Emma's hair had greyed and whitened over the years and wrinkles and laughlines etched both of our faces, but Emma's eyes always shone with the same mischievious light, even after we came here (though I suspect that has something to do with the irony that they gave us the so called Honeymoon suite again than anything else). She may have grumped and complained just as I often did, but most of the time when pain wasn't too bad, that mischief was there, often when she told me stories of our past together from her point of view. Sometimes, I would just let her, but you see, Emma had the tendancy to stretch the truth and make me sound more uptight than I really was and I would have to- er correct her, in which case that smile would widen. I noticed as we stared at eachother then that the light was dim, and I knew something was wrong. She lay on the stiff arm long enough to reach for me as if she felt it too. My hand seemed to tremble more as I took the frail hand offered to me, feeling the protruding veins under my thumb.

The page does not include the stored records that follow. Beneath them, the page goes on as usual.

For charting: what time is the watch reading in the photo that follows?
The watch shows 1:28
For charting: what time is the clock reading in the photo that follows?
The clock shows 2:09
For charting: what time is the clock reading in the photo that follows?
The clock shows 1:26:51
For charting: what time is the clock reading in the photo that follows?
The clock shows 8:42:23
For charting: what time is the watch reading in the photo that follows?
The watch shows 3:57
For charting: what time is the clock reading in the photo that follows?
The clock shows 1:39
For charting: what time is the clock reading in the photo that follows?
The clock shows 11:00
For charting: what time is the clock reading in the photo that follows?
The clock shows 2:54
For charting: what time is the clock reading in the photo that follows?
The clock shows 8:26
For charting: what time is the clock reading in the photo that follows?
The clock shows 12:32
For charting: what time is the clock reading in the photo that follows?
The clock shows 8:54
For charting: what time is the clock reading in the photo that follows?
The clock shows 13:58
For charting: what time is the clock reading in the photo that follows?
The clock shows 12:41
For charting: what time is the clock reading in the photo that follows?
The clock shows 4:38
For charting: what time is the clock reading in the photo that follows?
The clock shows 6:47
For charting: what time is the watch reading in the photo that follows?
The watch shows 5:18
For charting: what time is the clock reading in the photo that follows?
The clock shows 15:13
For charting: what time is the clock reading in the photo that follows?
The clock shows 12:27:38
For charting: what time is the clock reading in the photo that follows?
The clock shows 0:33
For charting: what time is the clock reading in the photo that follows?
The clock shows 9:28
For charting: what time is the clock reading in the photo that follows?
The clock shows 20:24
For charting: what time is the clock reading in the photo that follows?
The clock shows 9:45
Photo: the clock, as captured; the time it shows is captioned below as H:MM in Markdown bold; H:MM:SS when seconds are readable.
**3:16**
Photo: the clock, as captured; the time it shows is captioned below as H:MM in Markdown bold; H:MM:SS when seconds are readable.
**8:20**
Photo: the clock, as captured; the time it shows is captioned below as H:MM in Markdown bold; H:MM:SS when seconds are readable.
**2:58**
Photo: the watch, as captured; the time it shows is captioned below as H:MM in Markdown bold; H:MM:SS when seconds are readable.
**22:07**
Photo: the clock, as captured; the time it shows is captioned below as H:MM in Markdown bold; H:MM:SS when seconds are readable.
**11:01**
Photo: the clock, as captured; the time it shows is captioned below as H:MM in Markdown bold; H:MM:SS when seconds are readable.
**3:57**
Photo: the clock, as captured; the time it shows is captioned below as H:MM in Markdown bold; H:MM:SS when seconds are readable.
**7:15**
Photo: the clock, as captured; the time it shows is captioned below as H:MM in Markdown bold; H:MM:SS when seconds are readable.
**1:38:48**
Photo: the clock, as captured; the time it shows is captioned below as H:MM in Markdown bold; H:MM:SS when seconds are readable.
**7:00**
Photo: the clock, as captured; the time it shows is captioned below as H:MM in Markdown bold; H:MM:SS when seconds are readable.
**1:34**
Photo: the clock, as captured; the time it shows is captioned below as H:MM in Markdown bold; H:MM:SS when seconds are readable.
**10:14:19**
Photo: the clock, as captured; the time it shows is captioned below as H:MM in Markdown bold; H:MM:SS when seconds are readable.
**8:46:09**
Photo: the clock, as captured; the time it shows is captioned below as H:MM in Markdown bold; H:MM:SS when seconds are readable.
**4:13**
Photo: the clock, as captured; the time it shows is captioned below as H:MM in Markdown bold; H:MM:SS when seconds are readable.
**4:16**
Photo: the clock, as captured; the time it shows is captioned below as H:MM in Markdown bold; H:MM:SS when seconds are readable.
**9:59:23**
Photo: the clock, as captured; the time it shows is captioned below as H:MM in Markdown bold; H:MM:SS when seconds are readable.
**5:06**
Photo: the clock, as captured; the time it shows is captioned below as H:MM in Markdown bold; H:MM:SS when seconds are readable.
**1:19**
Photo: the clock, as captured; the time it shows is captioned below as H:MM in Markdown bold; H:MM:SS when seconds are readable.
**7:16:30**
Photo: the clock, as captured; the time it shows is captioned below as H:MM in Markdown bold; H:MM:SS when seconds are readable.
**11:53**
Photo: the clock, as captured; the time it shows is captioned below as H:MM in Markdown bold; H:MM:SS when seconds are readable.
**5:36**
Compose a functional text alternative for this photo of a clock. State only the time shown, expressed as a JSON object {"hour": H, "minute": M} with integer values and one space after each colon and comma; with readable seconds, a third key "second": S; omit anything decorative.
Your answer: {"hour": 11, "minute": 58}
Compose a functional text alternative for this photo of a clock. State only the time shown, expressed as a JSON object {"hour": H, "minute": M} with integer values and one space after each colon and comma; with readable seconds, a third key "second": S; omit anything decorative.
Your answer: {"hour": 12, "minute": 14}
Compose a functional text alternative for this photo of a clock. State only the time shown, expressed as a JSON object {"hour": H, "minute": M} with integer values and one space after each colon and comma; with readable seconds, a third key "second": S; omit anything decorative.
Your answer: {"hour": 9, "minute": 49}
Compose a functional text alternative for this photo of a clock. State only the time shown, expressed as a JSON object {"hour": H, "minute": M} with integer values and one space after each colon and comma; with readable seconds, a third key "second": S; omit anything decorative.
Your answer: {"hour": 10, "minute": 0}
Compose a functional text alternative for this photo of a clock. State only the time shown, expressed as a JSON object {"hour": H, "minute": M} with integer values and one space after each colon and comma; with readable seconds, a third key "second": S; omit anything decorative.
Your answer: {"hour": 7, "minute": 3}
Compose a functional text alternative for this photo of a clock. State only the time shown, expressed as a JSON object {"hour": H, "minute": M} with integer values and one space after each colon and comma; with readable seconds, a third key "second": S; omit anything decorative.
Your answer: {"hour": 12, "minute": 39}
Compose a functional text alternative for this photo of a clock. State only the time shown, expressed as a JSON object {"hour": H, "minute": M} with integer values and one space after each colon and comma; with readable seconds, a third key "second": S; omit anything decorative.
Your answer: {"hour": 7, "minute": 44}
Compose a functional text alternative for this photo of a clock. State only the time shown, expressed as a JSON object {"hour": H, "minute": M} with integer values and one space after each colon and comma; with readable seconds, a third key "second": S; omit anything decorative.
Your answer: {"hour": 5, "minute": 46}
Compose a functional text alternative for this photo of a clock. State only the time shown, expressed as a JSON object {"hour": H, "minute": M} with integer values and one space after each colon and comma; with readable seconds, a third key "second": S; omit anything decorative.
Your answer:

No, this couldn't be. I was older. I was to be the first to go. It was the natural order of things, right? Age before beauty, Emma would always joke. It came to me then that I had to say what I should've said years ago, for it litterally now or never. 'Come on, Ash' I thought to myself, 'this is what you should have told her when you were partners in Middleford CID, or when she was by your side relentlessly when you were diagnosed with the breast cancer, or when the arthritis pain began, or- bugger all, last night, this morinng...' "Emma I-"
The hand in mine gripped me tighter, though I almost didn't feel anything. I just saw her fingers move. "I know, Kate." As her eyes closed and her last breath left her, I felt her grip go completely. Only then did my tears come.
Of course she knew. She was my Scribbs after all, a fine Detective Seregant and an even better Detective Inspector. She led on that she wasn't as keen as she really was, and often solved the mysteries before I did. If Emma hadn't known how I felt for all those forty five years or more, I doubt she would have stuck around as long as she had. Or maybe she would have. The thing is, she did know. She'd known all along. My Scribbs, my dear Scribbs. I have always loved you.